I always like to incorporate some vintage into a scheme for a few reasons:
When a room is full of new furnishings, especially after its been freshly renovated, it can feel a little cold and staged. Bringing in a few key vintage pieces adds storied character. For most of my projects, 10% feels like the right mix. Casegoods, accent tables, and rugs are a safe bet. Upholstered furniture and lighting needs more care because most likely rewiring or reupholstering will have to happen so keep that in mind budget wise. In my own home the mix is closer to 20-30% because I have more of my personal free time to search to my heart's content and can take risks with wackier pieces that are outside of my clients' comfort zones. I have found that if a vintage item isn't working for me, its easy enough to sell it for what I bought it for without regrets and move on. Its a cost effective way to play around with decor with low commitment. I can't say the same for new larger furnishings.
Clearly its a planet friendly solution. Finding homes for preloved pieces means less consumption. I hate buying new stuff for the sake of buying new stuff and exploding our carbon footprints in the process. The more furnishings we can reuse, the less new furnishings are mass produced. In an ideal world we shift to a made to order model for new furniture and decor so we only produce as needed.
The quality of older wood furniture and rugs is shockingly higher than today's mass produced machine made junk. These pieces have lasted for decades versus a few years for the new stuff that ends up in the landfill. To piggyback onto the previous note.
Budget friendliness - many times, vintage and antique pieces are a steal compared to the price tag of new. Especially if sourced from estate sales, thrift stores, Facebook Marketplace, and flea markets. Once you get to the more curated dealer level then of course the prices shoot up and the value of the piece is more tied to my first note. But if you have the time and inclination to "treasure hunt" then you can make your house look like a million bucks on a shoestring budget. That's how a lot of designers (including me) started to develop their style and honed their eyes.
But how do you find good vintage you ask? Here are some tips that have worked for me:
When I notice cool pieces in interiors I like, I make a note of them mentally and look up the going rate on 1st Dibs, Chairish, and Etsy for similar items. I keep them on my radar for if/when I see them at resale shops, estate sales, flea markets, etc. I know their value and if its a good deal or not.

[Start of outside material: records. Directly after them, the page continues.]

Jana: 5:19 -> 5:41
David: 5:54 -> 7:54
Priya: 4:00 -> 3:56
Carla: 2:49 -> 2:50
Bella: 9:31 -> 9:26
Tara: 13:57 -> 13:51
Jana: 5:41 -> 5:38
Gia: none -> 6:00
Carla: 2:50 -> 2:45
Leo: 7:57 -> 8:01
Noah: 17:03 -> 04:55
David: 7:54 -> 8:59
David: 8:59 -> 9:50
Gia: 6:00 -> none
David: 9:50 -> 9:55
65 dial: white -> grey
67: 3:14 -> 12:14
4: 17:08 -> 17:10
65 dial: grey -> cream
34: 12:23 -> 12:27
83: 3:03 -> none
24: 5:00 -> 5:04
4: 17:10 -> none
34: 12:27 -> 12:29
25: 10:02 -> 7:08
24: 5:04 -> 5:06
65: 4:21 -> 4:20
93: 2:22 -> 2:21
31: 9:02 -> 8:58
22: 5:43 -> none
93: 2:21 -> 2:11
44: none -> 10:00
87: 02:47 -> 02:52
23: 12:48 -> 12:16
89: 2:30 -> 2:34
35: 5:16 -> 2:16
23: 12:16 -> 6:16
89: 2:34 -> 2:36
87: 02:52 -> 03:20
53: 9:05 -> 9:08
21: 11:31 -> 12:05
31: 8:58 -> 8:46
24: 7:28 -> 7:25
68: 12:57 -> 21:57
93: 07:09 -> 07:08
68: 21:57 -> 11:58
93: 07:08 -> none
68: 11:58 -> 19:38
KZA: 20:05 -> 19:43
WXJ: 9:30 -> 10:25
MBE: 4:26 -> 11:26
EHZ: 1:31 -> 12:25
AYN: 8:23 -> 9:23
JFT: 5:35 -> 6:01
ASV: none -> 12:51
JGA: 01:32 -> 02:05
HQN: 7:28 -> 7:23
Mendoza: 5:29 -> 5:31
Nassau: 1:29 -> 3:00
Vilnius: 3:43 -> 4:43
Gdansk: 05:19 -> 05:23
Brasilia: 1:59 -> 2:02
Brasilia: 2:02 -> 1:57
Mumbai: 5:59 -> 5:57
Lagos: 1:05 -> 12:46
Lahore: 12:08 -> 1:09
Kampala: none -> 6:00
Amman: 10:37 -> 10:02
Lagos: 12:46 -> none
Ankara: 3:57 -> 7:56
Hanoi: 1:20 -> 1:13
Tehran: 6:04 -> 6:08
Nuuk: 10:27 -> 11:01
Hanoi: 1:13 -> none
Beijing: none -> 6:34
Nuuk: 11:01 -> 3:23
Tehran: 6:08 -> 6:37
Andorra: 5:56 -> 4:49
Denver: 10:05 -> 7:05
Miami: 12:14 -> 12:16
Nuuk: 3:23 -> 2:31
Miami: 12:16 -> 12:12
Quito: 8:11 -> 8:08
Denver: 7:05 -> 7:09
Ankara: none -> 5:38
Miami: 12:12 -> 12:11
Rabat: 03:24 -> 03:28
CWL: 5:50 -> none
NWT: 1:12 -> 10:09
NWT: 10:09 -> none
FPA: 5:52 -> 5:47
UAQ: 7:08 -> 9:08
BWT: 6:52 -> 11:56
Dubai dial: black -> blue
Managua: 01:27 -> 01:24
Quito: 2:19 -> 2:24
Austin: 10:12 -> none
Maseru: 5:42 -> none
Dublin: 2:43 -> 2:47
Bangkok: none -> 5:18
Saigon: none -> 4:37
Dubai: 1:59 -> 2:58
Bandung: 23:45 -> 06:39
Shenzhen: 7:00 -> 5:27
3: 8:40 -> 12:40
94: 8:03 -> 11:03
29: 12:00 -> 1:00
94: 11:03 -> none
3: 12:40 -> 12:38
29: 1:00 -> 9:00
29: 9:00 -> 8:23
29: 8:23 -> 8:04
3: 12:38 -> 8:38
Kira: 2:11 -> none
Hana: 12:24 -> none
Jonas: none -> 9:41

Mix decades to keep things interesting and to keep a vintage laiden interior from feeling too contrived or kitchy. Don't do all 60's American midcentury for example. Mix in 70's Danish, 80s Italian, etc. to create a collected dynamism.
I rarely find good furnishings at thrift stores but usually keep an eye out for ceramics and old decorating books for a song to use as styling props.
If there is a thrift store, estate sale, or antique market along your route - poke in. The worst that can happen is you wasted 20 minutes but you never know what treasure you may happen upon.
Check estatesales.net for preview photos of sales near you to see if its worth the effort. Go early on the last day for your pick of goods at 50% off.
Facebook Marketplace is a treasure trove if you have the time to search and search often. Save items you like even if you have no intention of buying them for the algorithm to have a better sense of what to show you. Don't be shy to negotiate if something has been listed for weeks (without being insulting). If it just posted and the price is too good, consider offering more than asking so the seller responds to you first.
I am finding more and more furniture flippers on Facebook Marketplace and they will include their Instagram tags in the posting. Start following their IG feeds to get a first look at their finds before they post to FB.
That's my collection of pearls of vintage shopping wisdom for you. Do you have ones to share as well?